Chances are that, by now, you've heard about the full solar eclipse that will cross the continental United States on August 21, 2017. And now, NASA is enlisting all of us as citizen scientists: The organization wants your help to record data during the eclipse.

Temperatures and cloud conditions can change rapidly during an eclipse; animals will fall silent while it's occurring. Scientists know that these events will happen, but they don't know the hows of it. That's why they're calling on people all over the continent for help. Scientists want help in determining how much temperatures actually drop during an eclipse.

You don't have to be in the path of totality (where the sun is fully obscured) to participate in this experiment; if you'll be anywhere in North America during the eclipse, NASA still wants to hear from you.

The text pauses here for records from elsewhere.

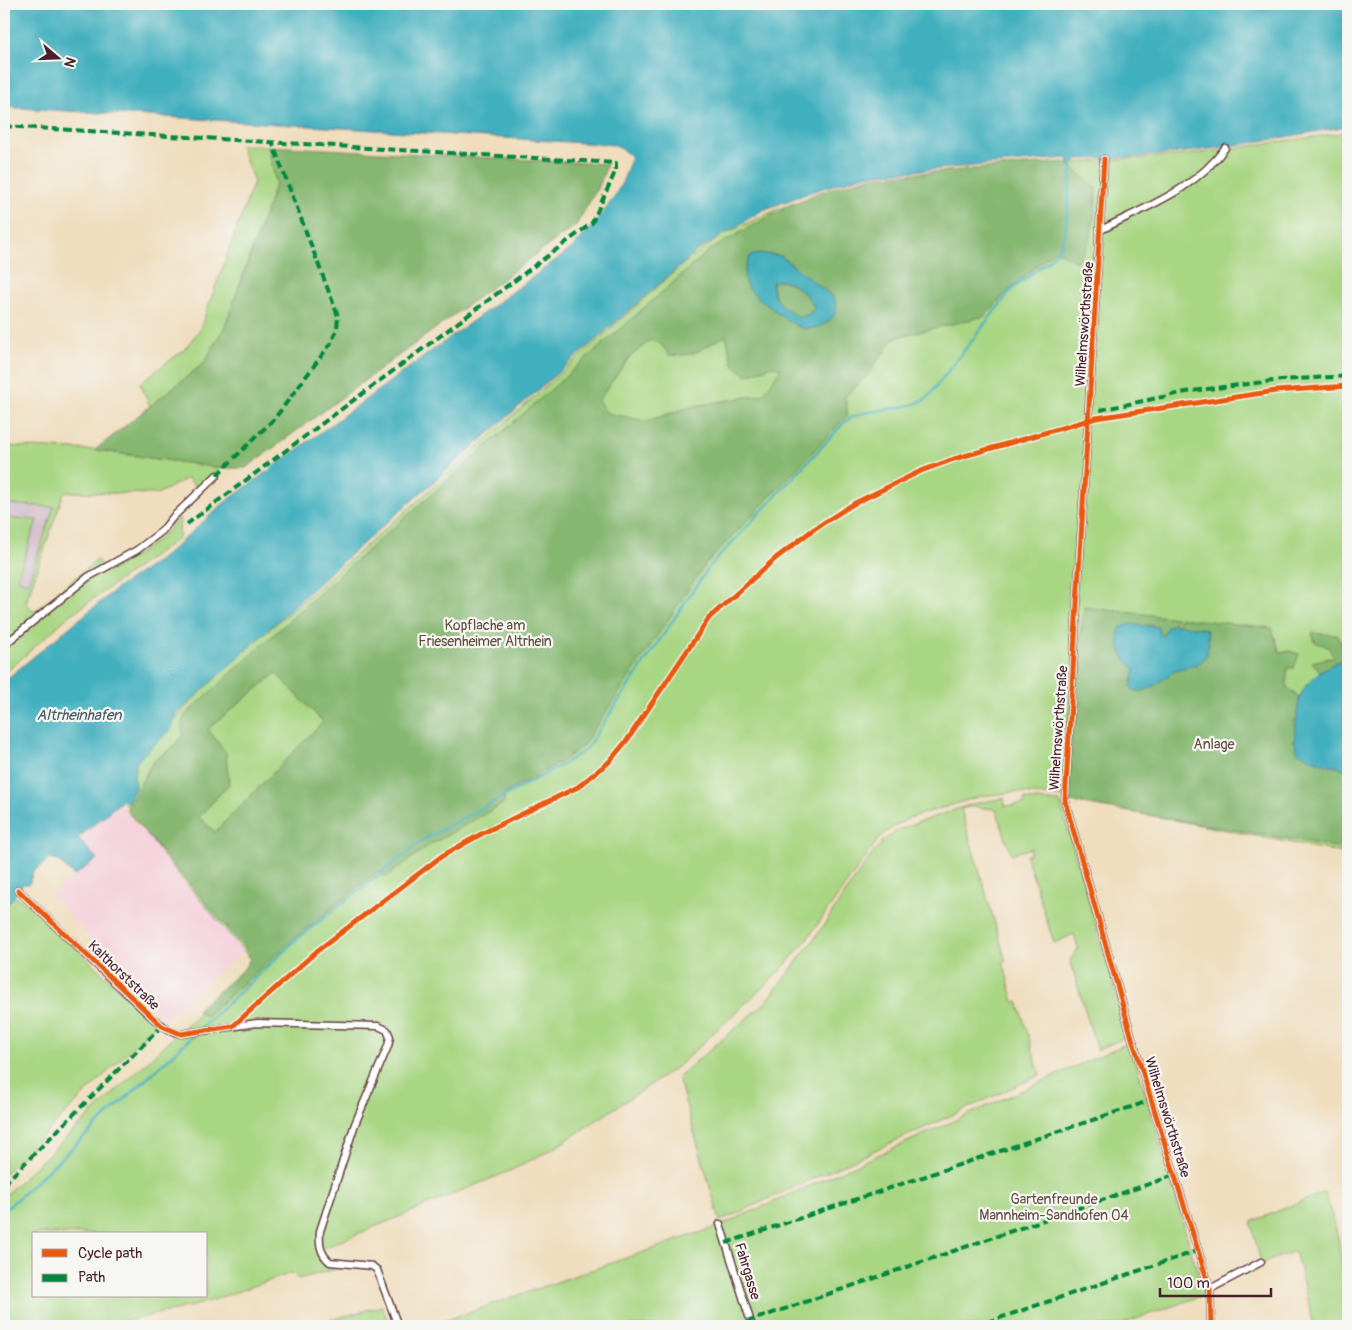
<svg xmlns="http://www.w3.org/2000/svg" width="1352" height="1330" font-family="Pangolin,sans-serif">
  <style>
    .built { fill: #f5cfda }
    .industrial { fill: #d1bdcb }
    .green { fill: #a9d683; stroke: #7a7a57; fill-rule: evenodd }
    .forest { fill: #86b771; stroke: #686b4e; fill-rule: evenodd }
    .water { fill: #40afbe; stroke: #456774; fill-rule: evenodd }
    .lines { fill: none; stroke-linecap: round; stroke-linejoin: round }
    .stream { stroke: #40afbe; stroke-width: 2.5 }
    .street-casing { stroke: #633c41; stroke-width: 9 }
    .street { stroke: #fff; stroke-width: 6 }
    .quiet { stroke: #00873e; stroke-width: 4; stroke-dasharray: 8 4; stroke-linecap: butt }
    .cycleway-casing { stroke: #f6f6f2; stroke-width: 8 }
    .cycleway { stroke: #e8590c; stroke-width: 5 }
    .labels { text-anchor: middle; stroke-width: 4.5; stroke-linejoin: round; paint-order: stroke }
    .street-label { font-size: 14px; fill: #4a1f2b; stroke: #f6f6f2 }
    .park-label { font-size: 14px; fill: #624d41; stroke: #f6f6f2 }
    .water-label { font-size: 15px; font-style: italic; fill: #465966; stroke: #f6f6f2 }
  </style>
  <rect width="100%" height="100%" fill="#f6f6f2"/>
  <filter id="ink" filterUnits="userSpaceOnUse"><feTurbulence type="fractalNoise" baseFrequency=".02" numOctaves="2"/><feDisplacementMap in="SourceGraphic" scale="10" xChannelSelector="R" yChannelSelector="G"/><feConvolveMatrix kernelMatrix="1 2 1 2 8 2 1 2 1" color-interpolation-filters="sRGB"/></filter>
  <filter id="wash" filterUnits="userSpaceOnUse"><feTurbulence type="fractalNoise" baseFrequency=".0096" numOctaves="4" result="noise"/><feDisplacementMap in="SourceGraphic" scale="20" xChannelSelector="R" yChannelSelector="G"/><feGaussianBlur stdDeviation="1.12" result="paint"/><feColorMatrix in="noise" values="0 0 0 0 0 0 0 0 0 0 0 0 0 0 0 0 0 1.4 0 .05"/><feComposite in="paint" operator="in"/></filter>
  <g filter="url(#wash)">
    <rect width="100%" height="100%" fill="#efddbd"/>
    <path class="built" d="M119,803L246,949L164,1019L51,895L97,859L78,838Z"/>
    <path class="industrial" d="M4,504L54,507L28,583L16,581L36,520L4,518Z"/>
    <g class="green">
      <path d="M1348,132V854L1051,796L1014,792L981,796L909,818L893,827L880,837L805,942L777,974L677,1067L556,1147L514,1169L319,1250L326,1262L336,1269L298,1279L292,1273L201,1304L104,1326H4V1196L182,1029L255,964L163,856L117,792L134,763L211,680L414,504L683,264L724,234L778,209L826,191L870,181L928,173L1187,155ZM34,1234H206V1296H34Z"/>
      <path d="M240,145L268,146L276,183L225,326L204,363L150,407L140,383L185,349L200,329L254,182Z"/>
      <path d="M4,446L95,450L221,468L198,490L188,478L157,494L64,492L26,602L34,612L97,560L106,572C138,555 156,544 180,517L179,538L69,616L4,674V518L37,520L17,580L28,583L54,507L4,504Z"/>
      <path d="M1004,798L1005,806L1025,804L1024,799L1060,802L1128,1036L1097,1050L1070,960L1078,949L1074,934L1054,943L1026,855L1029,854L1032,848L1011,854L996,809L980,808L975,806L961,809L1006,961L1003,962L1014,1002L1018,1001L1040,1075L720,1221L678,1077L766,1002L818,934L862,868L883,841L898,830L919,822L972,804Z"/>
      <path d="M13,896L35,908L155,1025L4,1174V909Z"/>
      <path d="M1130,1042L1204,1295L1116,1326H429L722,1225Z"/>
      <path d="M1325,1192L1338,1237L1345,1290H1348V1307L1346,1308L1348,1326H1314L1295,1251L1261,1264L1251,1222Z"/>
      <path d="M382,1306L390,1326H307Z"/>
    </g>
    <g class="forest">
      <path d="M268,146L607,164L600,184L576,225L246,468H221L95,450L204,363L225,326L276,183Z"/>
      <path d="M1065,162L1097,188C1094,215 1095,241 1076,262L1055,250L1010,289L985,316L894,338L868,375L845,397L848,415L705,565L583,746L562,761L505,793L504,803L428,846L386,877L377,872L296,937L207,1016L198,1013V1009L244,969L250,959L246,949L126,810L151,765L157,758L171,749L183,735L182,725L185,715L336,578L710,250L766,218L817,193L870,177ZM781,256L829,322L800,328L744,271ZM726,336L733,365L747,375L773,366L781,368L764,394L694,406L646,421L607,413L598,401L628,359L650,340L661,344L669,355C700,357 701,347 726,336ZM276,673L323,722L215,832L199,817L229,784L226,753L208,729Z"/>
      <path d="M782,280C794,284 809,294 814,307L811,313L800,318C786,310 772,300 772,282Z"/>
      <path d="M1084,607L1177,618L1174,624L1168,626L1163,636L1160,635L1153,626L1145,625L1122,655L1135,669L1132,682L1151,688L1174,671L1183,670L1209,644L1206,629L1177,625L1180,618L1272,628L1280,653L1289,651L1299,654L1294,668H1287V687L1299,698L1297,721H1293L1296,727L1294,741L1317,761L1348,770V849L1065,801L1068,733Z"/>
      <path d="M1312,633L1338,635L1343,648L1348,646V656L1320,671L1312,662L1334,657L1328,647L1315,642Z"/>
    </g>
    <g class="water">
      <path d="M4,4H1348V126C1258,142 1169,159 1077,159L1073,166L1069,165L1068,158L866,175L814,191L763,210L697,251L334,569L180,711L174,717L172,729L146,752L137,762L134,774L135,788L128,803L124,799L78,838L97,859L74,876L59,862L50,859L33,872L29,884H23L4,909V681L116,589L165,556L224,503L571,249C597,221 623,194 631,156L616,145L4,107Z"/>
      <path d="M759,253L781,256L832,296C846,315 821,332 802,328C791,325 753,295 747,286C741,276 746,265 750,256ZM782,280C794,284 809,294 814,307L811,313L800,318C786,310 771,300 772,282Z"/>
      <path d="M1130,624L1158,627L1160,635H1163L1168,626L1174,624L1206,629C1209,635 1209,641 1208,647C1204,671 1188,663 1173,672C1160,680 1150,695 1133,690L1131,687L1135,669C1122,658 1115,645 1120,628Z"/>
      <path d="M1348,656V770L1317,761L1298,752L1294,741L1299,698L1307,684L1320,671Z"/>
    </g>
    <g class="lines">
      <g class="stream">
        <path d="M199,1030L297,939L423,840L565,763L586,749L709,567L844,423L852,417C875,407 911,411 928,397L1012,289L1049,260L1059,249L1065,234L1072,163"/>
        <path d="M4,1211L195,1034"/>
      </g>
    </g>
  </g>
  <g filter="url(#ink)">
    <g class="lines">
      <defs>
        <g id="street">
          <path d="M1104,159L1065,801L1132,1038L1210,1289L1211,1326"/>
          <path d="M1101,230C1145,207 1195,190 1225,148"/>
          <path d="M4,645L88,577L137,550L162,531L173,517L217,475"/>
          <path d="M18,890L143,1009C155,1020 165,1030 181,1034L257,1023L378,1026L387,1030L390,1037L388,1046L355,1124L320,1231C319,1243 320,1254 330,1262L372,1266L377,1270L398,1326"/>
          <path d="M720,1224L752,1326"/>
          <path d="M1210,1289L1261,1262"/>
        </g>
      </defs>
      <use href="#street" class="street-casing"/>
      <use href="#street" class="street"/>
      <g class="quiet">
        <path d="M4,126L616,163V170L592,223L187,524"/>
        <path d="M1100,410L1191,391L1281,380L1348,376"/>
        <path d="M217,475L275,418L331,343L337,329L338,316L272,142"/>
        <path d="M4,1184L162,1026"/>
        <path d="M726,1243L1152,1100"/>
        <path d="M735,1326L1175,1175"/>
        <path d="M976,1326L1197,1251"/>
      </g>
      <defs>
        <g id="cycleway">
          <path d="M1104,159L1065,801L1132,1038L1210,1289L1211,1326"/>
          <path d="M18,890L162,1026L181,1034L233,1026L317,951L442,856L483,833L578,787L609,762L628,739L709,618L776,558L814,529L855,503L921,471L954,459L1096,418L1276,391L1348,386"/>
        </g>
      </defs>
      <use href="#cycleway" class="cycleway-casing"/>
      <use href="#cycleway" class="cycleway"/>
    </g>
  </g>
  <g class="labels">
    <g class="street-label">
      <text transform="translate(1084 324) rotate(-86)" y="5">Wilhelmswörthstraße</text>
      <text transform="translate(1058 728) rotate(-86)" y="5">Wilhelmswörthstraße</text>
      <text transform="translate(124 975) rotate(44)" y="5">Kalthorststraße</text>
      <text transform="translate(1168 1117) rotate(73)" y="5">Wilhelmswörthstraße</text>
      <text transform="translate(748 1271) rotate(73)" y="5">Fahrgasse</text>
    </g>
    <g class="park-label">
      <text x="485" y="630">Kopflache am<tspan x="485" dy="16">Friesenheimer Altrhein</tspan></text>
      <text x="1214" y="749">Anlage</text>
      <text x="1054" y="1204">Gartenfreunde<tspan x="1054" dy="16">Mannheim-Sandhofen 04</tspan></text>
    </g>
    <g class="water-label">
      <text x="79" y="720">Altrheinhafen</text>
    </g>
  </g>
  <rect width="1352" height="1330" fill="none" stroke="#f6f6f2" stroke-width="20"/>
  <rect x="32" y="1232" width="175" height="65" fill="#f6f6f2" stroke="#b1a0a2"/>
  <rect x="42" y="1249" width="25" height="8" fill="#e8590c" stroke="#b1a0a2"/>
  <text x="78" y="1258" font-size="15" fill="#4a1f2b">Cycle path</text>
  <rect x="42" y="1274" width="25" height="8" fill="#00873e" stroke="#b1a0a2"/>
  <text x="78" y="1282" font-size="15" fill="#4a1f2b">Path</text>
  <g transform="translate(58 58) rotate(109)" stroke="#f6f6f2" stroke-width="4" paint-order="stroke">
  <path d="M0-4L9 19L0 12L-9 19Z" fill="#4a1f2b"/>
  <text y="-8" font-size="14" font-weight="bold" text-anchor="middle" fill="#4a1f2b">N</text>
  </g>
  <path d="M1160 1288v8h111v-8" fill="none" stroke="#4a1f2b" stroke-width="2.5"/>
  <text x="1167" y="1288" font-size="15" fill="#4a1f2b" stroke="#f6f6f2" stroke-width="4" paint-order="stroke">100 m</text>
</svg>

To participate, you'll need to download the GLOBE Observer app and to procure a thermometer that can measure the air's temperature. Next, you need to sign up for a free GLOBE account, which you can do in the app or online. The app will walk you through the rest (though my iOS app doesn't currently have the eclipse as an option. Better update that soon, NASA.) The video below has more information on the project.

NASA's Globe Observer program (and app) has been around for awhile; currently, you can submit observations of clouds and mosquito habitats. They've been planning on expanding its citizen science program, and the eclipse (which has captured national public attention) seems like the perfect opportunity to do that.